Ce matin, une grande surprise en m’éveillant de me trouver ici devant la route rouge, devant les petites maisons tapies entre les verdures des collines. A cette première heure, les choses ont un éclat inconnu, un lustre humide et frais. Aux flancs ses hauteurs, des brumes d’argent traînent, enveloppent de leur mollesse les palmes étagées qui sortent des vapeurs avec de pâles lueurs d’or, toutes ruisselantes de rosée, toutes brillantes d’une clarté vierge.
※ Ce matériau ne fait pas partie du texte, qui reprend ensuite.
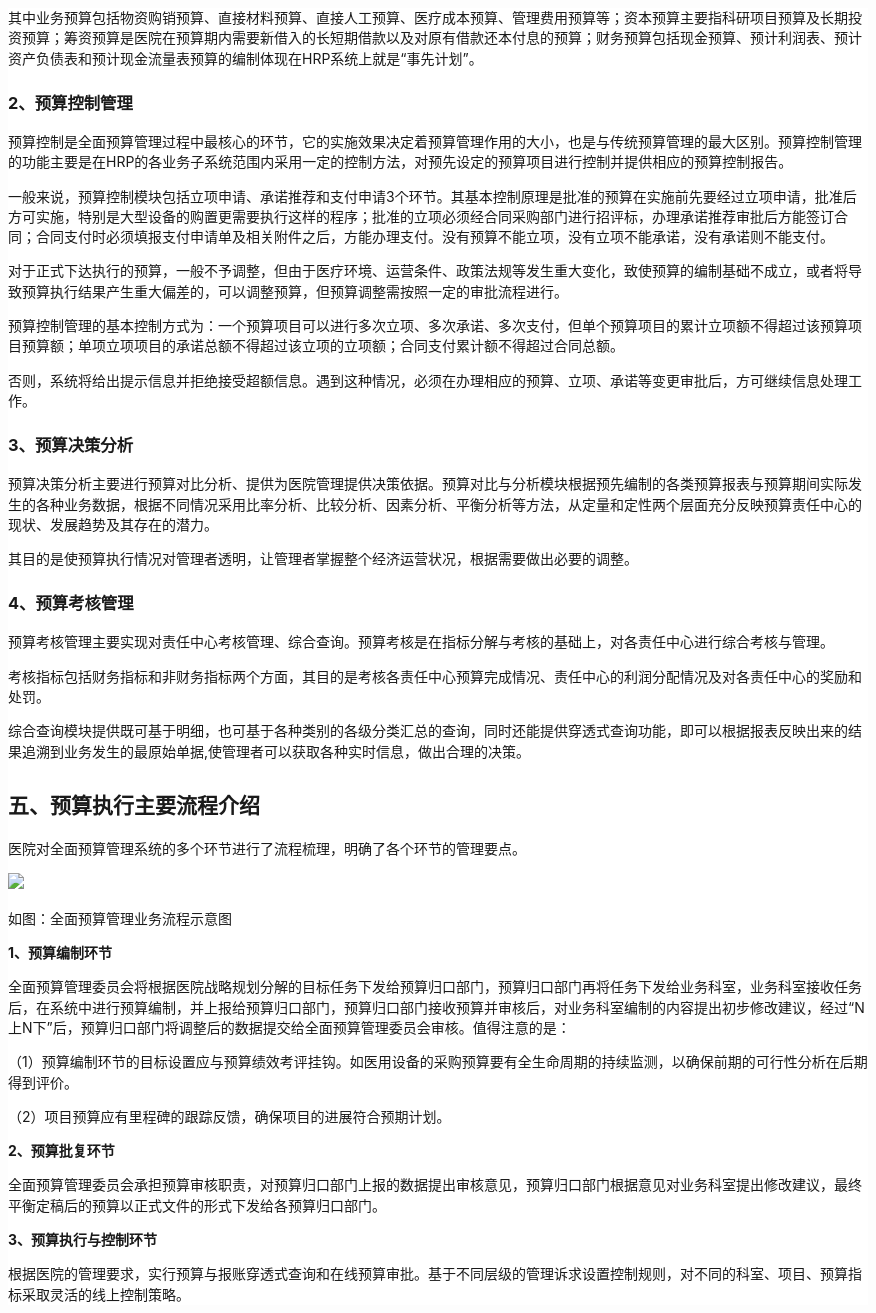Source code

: 其中业务预算包括物资购销预算、直接材料预算、直接人工预算、医疗成本预算、管理费用预算等；资本预算主要指科研项目预算及长期投资预算；筹资预算是医院在预算期内需要新借入的长短期借款以及对原有借款还本付息的预算；财务预算包括现金预算、预计利润表、预计资产负债表和预计现金流量表预算的编制体现在HRP系统上就是“事先计划”。

### 2、预算控制管理

预算控制是全面预算管理过程中最核心的环节，它的实施效果决定着预算管理作用的大小，也是与传统预算管理的最大区别。预算控制管理的功能主要是在HRP的各业务子系统范围内采用一定的控制方法，对预先设定的预算项目进行控制并提供相应的预算控制报告。

一般来说，预算控制模块包括立项申请、承诺推荐和支付申请3个环节。其基本控制原理是批准的预算在实施前先要经过立项申请，批准后方可实施，特别是大型设备的购置更需要执行这样的程序；批准的立项必须经合同采购部门进行招评标，办理承诺推荐审批后方能签订合同；合同支付时必须填报支付申请单及相关附件之后，方能办理支付。没有预算不能立项，没有立项不能承诺，没有承诺则不能支付。

对于正式下达执行的预算，一般不予调整，但由于医疗环境、运营条件、政策法规等发生重大变化，致使预算的编制基础不成立，或者将导致预算执行结果产生重大偏差的，可以调整预算，但预算调整需按照一定的审批流程进行。

预算控制管理的基本控制方式为：一个预算项目可以进行多次立项、多次承诺、多次支付，但单个预算项目的累计立项额不得超过该预算项目预算额；单项立项项目的承诺总额不得超过该立项的立项额；合同支付累计额不得超过合同总额。

否则，系统将给出提示信息并拒绝接受超额信息。遇到这种情况，必须在办理相应的预算、立项、承诺等变更审批后，方可继续信息处理工作。

### 3、预算决策分析

预算决策分析主要进行预算对比分析、提供为医院管理提供决策依据。预算对比与分析模块根据预先编制的各类预算报表与预算期间实际发生的各种业务数据，根据不同情况采用比率分析、比较分析、因素分析、平衡分析等方法，从定量和定性两个层面充分反映预算责任中心的现状、发展趋势及其存在的潜力。

其目的是使预算执行情况对管理者透明，让管理者掌握整个经济运营状况，根据需要做出必要的调整。

### 4、预算考核管理

预算考核管理主要实现对责任中心考核管理、综合查询。预算考核是在指标分解与考核的基础上，对各责任中心进行综合考核与管理。

考核指标包括财务指标和非财务指标两个方面，其目的是考核各责任中心预算完成情况、责任中心的利润分配情况及对各责任中心的奖励和处罚。

综合查询模块提供既可基于明细，也可基于各种类别的各级分类汇总的查询，同时还能提供穿透式查询功能，即可以根据报表反映出来的结果追溯到业务发生的最原始单据,使管理者可以获取各种实时信息，做出合理的决策。

## 五、预算执行主要流程介绍

医院对全面预算管理系统的多个环节进行了流程梳理，明确了各个环节的管理要点。

![](https://image.woshipm.com/wp-files/2024/10/l5r7bBwXqU5YI4fGJfa0.png)

如图：全面预算管理业务流程示意图

**1、预算编制环节**

全面预算管理委员会将根据医院战略规划分解的目标任务下发给预算归口部门，预算归口部门再将任务下发给业务科室，业务科室接收任务后，在系统中进行预算编制，并上报给预算归口部门，预算归口部门接收预算并审核后，对业务科室编制的内容提出初步修改建议，经过“N上N下”后，预算归口部门将调整后的数据提交给全面预算管理委员会审核。值得注意的是：

（1）预算编制环节的目标设置应与预算绩效考评挂钩。如医用设备的采购预算要有全生命周期的持续监测，以确保前期的可行性分析在后期得到评价。

（2）项目预算应有里程碑的跟踪反馈，确保项目的进展符合预期计划。

**2、预算批复环节**

全面预算管理委员会承担预算审核职责，对预算归口部门上报的数据提出审核意见，预算归口部门根据意见对业务科室提出修改建议，最终平衡定稿后的预算以正式文件的形式下发给各预算归口部门。

**3、预算执行与控制环节**

根据医院的管理要求，实行预算与报账穿透式查询和在线预算审批。基于不同层级的管理诉求设置控制规则，对不同的科室、项目、预算指标采取灵活的线上控制策略。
Personne sur la route qui mène aux Peradinya-Gardens, rien que cette végétation parfumée de paradis jeune, tout neuf, où l’homme n’aurait pas encore paru.

Au détour d’un chemin, on rencontre un pont de bois noir, et vraiment l’on demeure saisi. En pleine lumière, entre deux murs de verdures massives, un fleuve roule avec lenteur son onde boueuse et luisante. Pas un flot, pas une ride, pas un frisson : l’eau lourde avance d’un seul mouvement, comme emportée tout d’une pièce, son éclat brun coupé d’ombres violentes, immobiles. Des deux côtés, la luxuriance de la végétation humide ; à gauche, des plans superposés de nobles palmes.